**Required task 1:** Translate the following sentence from the passage on Senegalese transportation into French: "They wait at the garage until completely full and then set off."

**Extract:**
'''
Ohh the joys of Senegalese transportation. Here is the first installation of my series of Senegalese topics. So the main form of transportation are big bus like things which Peace Corps Volunteers call alhums due to the fact that it says alhamdoulilah (thanks be to God) on the front of all of them. These buses are rickety old van-like things with barely there seat cushions. You hoist yourself up in the back to the entrance about 3 foot off the ground and squeeze into a seat. Hopefully you get in a row lacking cheb mamas (cheb is a rice dish and cheb mamas refer to the size of some of the women who have apparently ate a little too much of it).They squeeze (and I do mean squeeze) 5 people into a row. If you get claustrophobic or like personal space, you will not do well in Senegal. They wait at the garage until completely full and then set off. These vehicles tend to stop every 10 minutes on the way to your destination to let people on and off. They will also be loading bags of rice, onions, chickens, goats, and even cows on top of the alhum.This is the 2nd cheapest way of traveling.
'''
**Supplied records:**
'''
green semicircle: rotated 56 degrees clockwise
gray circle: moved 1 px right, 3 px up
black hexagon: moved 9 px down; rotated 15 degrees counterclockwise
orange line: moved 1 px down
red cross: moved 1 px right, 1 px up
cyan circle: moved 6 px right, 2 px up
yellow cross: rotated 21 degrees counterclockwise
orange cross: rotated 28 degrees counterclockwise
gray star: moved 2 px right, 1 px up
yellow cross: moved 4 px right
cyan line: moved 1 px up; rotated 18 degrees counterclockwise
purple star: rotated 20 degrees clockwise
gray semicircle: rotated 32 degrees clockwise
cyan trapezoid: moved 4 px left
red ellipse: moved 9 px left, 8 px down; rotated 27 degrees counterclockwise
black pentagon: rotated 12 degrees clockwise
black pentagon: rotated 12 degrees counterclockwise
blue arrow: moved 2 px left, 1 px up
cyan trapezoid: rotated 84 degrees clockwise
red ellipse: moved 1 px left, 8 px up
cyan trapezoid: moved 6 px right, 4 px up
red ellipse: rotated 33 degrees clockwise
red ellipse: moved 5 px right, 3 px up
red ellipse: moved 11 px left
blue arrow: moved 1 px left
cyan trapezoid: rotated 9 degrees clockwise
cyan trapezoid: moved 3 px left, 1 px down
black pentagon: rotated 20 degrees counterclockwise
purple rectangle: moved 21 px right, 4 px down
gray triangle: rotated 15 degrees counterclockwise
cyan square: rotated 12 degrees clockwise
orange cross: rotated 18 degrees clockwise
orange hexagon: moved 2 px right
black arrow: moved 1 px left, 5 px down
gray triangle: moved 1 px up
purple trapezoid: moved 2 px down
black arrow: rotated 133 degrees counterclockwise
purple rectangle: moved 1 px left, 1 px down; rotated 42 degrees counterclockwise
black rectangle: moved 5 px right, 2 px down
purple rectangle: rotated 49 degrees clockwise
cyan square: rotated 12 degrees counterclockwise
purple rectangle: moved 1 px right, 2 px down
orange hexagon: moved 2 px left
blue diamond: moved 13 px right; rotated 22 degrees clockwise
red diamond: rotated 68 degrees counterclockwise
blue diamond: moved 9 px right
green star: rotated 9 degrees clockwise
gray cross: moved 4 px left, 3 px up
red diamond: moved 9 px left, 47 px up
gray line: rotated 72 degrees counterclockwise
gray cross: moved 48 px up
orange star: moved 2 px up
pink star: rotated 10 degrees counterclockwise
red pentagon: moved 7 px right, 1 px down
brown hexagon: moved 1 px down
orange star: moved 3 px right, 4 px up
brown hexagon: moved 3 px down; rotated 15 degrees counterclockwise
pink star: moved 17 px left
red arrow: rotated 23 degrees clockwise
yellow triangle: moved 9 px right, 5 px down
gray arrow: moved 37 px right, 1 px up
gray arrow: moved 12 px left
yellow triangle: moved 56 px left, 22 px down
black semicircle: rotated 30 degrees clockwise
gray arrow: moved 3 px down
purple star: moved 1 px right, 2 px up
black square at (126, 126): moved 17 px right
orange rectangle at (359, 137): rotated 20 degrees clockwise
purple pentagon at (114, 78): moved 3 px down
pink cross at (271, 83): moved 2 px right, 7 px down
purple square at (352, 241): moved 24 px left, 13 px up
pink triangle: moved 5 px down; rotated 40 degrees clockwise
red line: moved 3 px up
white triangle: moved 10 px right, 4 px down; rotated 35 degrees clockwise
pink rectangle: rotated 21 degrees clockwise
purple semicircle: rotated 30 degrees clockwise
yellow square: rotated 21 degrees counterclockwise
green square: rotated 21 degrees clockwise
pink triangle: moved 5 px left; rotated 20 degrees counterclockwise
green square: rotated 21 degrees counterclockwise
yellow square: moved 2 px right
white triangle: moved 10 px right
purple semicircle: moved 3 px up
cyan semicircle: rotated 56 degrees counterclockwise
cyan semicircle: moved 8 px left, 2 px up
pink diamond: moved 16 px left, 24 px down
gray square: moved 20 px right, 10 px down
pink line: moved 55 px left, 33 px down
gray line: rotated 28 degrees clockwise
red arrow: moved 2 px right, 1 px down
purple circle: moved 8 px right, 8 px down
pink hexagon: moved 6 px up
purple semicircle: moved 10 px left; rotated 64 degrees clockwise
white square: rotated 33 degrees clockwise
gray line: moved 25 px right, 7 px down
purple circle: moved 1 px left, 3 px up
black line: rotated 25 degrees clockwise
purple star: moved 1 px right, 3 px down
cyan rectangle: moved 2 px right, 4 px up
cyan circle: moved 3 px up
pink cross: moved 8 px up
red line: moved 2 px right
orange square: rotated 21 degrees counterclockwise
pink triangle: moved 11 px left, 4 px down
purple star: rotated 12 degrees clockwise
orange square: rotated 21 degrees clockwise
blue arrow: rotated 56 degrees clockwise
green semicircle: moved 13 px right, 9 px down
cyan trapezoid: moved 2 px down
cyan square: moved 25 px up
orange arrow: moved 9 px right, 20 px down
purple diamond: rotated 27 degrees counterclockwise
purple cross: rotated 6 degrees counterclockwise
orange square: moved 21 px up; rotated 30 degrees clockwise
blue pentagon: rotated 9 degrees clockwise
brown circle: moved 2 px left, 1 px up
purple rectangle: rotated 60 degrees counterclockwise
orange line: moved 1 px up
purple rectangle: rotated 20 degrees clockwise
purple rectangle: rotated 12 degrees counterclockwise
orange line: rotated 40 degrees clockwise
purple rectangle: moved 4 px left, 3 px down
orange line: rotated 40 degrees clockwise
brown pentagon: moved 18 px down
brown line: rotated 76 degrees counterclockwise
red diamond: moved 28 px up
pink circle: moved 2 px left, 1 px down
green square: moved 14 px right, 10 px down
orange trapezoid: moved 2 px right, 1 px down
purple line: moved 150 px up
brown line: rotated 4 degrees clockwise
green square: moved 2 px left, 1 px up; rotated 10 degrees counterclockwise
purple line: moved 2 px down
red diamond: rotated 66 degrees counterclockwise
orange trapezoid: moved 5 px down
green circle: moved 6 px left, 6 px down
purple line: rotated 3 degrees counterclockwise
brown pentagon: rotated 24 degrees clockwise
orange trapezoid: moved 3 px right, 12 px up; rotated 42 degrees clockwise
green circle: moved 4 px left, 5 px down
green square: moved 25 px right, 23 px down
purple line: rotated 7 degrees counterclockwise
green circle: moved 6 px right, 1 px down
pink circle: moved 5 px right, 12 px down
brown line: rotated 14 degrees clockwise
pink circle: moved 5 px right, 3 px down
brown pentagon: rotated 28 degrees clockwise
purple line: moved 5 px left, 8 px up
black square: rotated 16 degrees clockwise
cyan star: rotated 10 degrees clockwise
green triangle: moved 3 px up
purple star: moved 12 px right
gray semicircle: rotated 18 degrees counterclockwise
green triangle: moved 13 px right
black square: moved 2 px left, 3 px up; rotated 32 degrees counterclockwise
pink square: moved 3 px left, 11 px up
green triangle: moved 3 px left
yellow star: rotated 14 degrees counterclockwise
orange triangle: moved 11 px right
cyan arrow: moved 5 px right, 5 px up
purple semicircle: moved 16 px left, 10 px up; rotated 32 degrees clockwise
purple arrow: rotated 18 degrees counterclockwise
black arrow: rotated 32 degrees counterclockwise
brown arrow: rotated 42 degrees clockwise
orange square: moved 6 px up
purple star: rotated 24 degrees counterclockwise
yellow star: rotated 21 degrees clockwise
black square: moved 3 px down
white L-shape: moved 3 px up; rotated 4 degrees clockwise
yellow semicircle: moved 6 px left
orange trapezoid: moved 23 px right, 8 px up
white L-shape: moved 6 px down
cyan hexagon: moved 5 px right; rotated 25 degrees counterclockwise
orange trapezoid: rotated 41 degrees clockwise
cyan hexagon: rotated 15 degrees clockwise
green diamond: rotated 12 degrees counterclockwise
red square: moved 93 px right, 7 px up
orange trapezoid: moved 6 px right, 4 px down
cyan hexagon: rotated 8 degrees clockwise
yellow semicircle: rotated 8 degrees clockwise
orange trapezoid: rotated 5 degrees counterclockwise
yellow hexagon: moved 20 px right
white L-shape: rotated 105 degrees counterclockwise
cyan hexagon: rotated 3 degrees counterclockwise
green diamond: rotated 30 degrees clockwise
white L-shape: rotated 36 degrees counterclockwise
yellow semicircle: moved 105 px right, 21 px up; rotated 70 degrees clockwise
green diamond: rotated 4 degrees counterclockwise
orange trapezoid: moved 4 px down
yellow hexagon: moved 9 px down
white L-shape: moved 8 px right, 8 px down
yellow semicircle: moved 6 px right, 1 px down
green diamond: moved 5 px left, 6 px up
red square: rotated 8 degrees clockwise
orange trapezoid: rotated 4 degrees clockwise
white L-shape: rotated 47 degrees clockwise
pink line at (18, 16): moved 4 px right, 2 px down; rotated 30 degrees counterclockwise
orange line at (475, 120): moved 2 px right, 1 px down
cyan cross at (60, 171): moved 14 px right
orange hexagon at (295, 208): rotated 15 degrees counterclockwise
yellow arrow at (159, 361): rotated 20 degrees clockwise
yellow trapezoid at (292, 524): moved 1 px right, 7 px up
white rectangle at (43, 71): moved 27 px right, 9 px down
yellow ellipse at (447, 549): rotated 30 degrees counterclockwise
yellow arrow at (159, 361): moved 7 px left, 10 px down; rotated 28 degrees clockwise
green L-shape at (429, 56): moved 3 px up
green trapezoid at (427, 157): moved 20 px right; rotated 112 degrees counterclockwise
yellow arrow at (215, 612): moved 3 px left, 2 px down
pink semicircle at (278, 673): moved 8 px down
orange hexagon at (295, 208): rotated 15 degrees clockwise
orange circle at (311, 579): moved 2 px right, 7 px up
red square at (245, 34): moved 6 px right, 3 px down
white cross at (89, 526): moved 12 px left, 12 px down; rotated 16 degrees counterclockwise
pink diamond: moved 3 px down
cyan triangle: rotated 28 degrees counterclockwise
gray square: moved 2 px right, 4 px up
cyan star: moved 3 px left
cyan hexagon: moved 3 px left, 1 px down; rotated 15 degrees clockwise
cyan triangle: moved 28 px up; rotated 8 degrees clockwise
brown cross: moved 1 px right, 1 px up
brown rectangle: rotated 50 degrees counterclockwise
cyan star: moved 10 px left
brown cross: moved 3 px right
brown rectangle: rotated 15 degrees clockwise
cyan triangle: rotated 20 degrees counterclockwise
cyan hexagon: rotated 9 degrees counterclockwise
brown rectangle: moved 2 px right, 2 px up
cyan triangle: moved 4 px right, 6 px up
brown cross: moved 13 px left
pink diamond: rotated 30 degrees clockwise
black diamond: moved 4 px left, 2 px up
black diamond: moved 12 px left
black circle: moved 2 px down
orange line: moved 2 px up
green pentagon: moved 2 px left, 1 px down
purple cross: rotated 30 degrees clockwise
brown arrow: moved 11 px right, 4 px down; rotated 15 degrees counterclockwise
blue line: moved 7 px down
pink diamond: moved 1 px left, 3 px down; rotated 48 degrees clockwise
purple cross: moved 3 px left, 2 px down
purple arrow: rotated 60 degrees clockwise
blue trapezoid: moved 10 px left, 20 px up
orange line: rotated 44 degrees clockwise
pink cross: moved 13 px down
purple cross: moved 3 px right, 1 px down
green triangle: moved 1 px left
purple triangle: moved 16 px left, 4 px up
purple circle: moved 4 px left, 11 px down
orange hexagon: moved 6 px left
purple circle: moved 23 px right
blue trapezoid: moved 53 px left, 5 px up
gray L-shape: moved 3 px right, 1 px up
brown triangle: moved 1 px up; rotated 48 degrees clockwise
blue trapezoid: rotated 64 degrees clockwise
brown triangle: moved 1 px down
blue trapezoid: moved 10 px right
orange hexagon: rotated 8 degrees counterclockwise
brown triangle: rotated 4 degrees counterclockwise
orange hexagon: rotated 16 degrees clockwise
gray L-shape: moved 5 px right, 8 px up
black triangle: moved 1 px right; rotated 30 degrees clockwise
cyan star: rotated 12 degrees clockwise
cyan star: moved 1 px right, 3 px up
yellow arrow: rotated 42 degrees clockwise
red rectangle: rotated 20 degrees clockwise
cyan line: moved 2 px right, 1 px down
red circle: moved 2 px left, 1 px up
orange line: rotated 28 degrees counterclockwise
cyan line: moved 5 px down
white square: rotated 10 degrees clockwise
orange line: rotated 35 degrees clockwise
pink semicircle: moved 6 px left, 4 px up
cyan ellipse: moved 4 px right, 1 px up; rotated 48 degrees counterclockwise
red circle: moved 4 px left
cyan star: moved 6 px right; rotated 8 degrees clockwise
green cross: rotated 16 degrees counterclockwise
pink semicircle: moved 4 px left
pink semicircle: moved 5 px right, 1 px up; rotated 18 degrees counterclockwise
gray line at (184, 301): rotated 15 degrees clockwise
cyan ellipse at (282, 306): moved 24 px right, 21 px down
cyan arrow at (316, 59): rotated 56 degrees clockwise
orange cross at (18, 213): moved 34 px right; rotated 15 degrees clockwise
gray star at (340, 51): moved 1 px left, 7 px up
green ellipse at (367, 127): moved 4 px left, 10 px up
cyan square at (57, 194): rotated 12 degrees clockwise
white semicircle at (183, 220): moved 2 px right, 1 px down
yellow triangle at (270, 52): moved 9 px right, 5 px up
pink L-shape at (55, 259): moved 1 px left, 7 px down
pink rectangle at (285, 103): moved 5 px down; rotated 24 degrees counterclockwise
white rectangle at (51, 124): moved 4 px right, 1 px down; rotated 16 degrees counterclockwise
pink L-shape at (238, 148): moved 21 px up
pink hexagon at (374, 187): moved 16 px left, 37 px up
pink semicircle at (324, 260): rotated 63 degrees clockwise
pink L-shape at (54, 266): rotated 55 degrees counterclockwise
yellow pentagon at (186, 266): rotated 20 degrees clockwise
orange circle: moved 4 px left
'''
**Required task 2:** Copy out the entries verbatim, from the first line of the entries up to and including the line with "orange hexagon: moved 2 px left".

**Final result 1:** Ils attendent au garage jusqu'à ce qu'ils soient complètement pleins, puis se mettent en route.

**Final result 2:**
green semicircle: rotated 56 degrees clockwise
gray circle: moved 1 px right, 3 px up
black hexagon: moved 9 px down; rotated 15 degrees counterclockwise
orange line: moved 1 px down
red cross: moved 1 px right, 1 px up
cyan circle: moved 6 px right, 2 px up
yellow cross: rotated 21 degrees counterclockwise
orange cross: rotated 28 degrees counterclockwise
gray star: moved 2 px right, 1 px up
yellow cross: moved 4 px right
cyan line: moved 1 px up; rotated 18 degrees counterclockwise
purple star: rotated 20 degrees clockwise
gray semicircle: rotated 32 degrees clockwise
cyan trapezoid: moved 4 px left
red ellipse: moved 9 px left, 8 px down; rotated 27 degrees counterclockwise
black pentagon: rotated 12 degrees clockwise
black pentagon: rotated 12 degrees counterclockwise
blue arrow: moved 2 px left, 1 px up
cyan trapezoid: rotated 84 degrees clockwise
red ellipse: moved 1 px left, 8 px up
cyan trapezoid: moved 6 px right, 4 px up
red ellipse: rotated 33 degrees clockwise
red ellipse: moved 5 px right, 3 px up
red ellipse: moved 11 px left
blue arrow: moved 1 px left
cyan trapezoid: rotated 9 degrees clockwise
cyan trapezoid: moved 3 px left, 1 px down
black pentagon: rotated 20 degrees counterclockwise
purple rectangle: moved 21 px right, 4 px down
gray triangle: rotated 15 degrees counterclockwise
cyan square: rotated 12 degrees clockwise
orange cross: rotated 18 degrees clockwise
orange hexagon: moved 2 px right
black arrow: moved 1 px left, 5 px down
gray triangle: moved 1 px up
purple trapezoid: moved 2 px down
black arrow: rotated 133 degrees counterclockwise
purple rectangle: moved 1 px left, 1 px down; rotated 42 degrees counterclockwise
black rectangle: moved 5 px right, 2 px down
purple rectangle: rotated 49 degrees clockwise
cyan square: rotated 12 degrees counterclockwise
purple rectangle: moved 1 px right, 2 px down
orange hexagon: moved 2 px left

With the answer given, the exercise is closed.